◆ **Goal of the exercise**: Here the job is to print all of the entries below verbatim and leave out any picture.
** Supplied records follows **
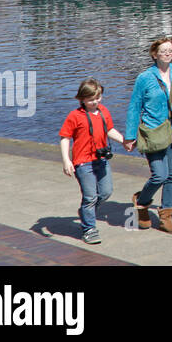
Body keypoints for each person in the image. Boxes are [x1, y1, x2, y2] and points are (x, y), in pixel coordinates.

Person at [122, 38, 172, 234]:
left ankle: (166, 218)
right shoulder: (144, 78)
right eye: (164, 51)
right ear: (154, 54)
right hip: (154, 132)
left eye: (171, 51)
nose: (168, 54)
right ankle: (141, 203)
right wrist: (130, 136)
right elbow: (135, 107)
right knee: (160, 175)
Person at [58, 79, 126, 245]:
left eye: (98, 97)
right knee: (90, 196)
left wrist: (124, 141)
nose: (95, 102)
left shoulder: (103, 111)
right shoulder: (75, 116)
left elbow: (109, 130)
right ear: (81, 99)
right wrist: (67, 160)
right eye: (90, 99)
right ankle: (89, 228)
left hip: (101, 160)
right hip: (83, 162)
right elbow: (65, 138)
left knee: (106, 192)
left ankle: (85, 213)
** End of Supplied records **
◆ **Your response**:
Body keypoints for each person in the image. Boxes are [x1, y1, x2, y2] and points are (x, y), in pixel coordinates.

Person at [122, 38, 172, 234]:
left ankle: (166, 218)
right shoulder: (144, 78)
right eye: (164, 51)
right ear: (154, 54)
right hip: (154, 132)
left eye: (171, 51)
nose: (168, 54)
right ankle: (141, 203)
right wrist: (130, 136)
right elbow: (135, 107)
right knee: (160, 175)
Person at [58, 79, 126, 245]:
left eye: (98, 97)
right knee: (90, 196)
left wrist: (124, 141)
nose: (95, 102)
left shoulder: (103, 111)
right shoulder: (75, 116)
left elbow: (109, 130)
right ear: (81, 99)
right wrist: (67, 160)
right eye: (90, 99)
right ankle: (89, 228)
left hip: (101, 160)
right hip: (83, 162)
right elbow: (65, 138)
left knee: (106, 192)
left ankle: (85, 213)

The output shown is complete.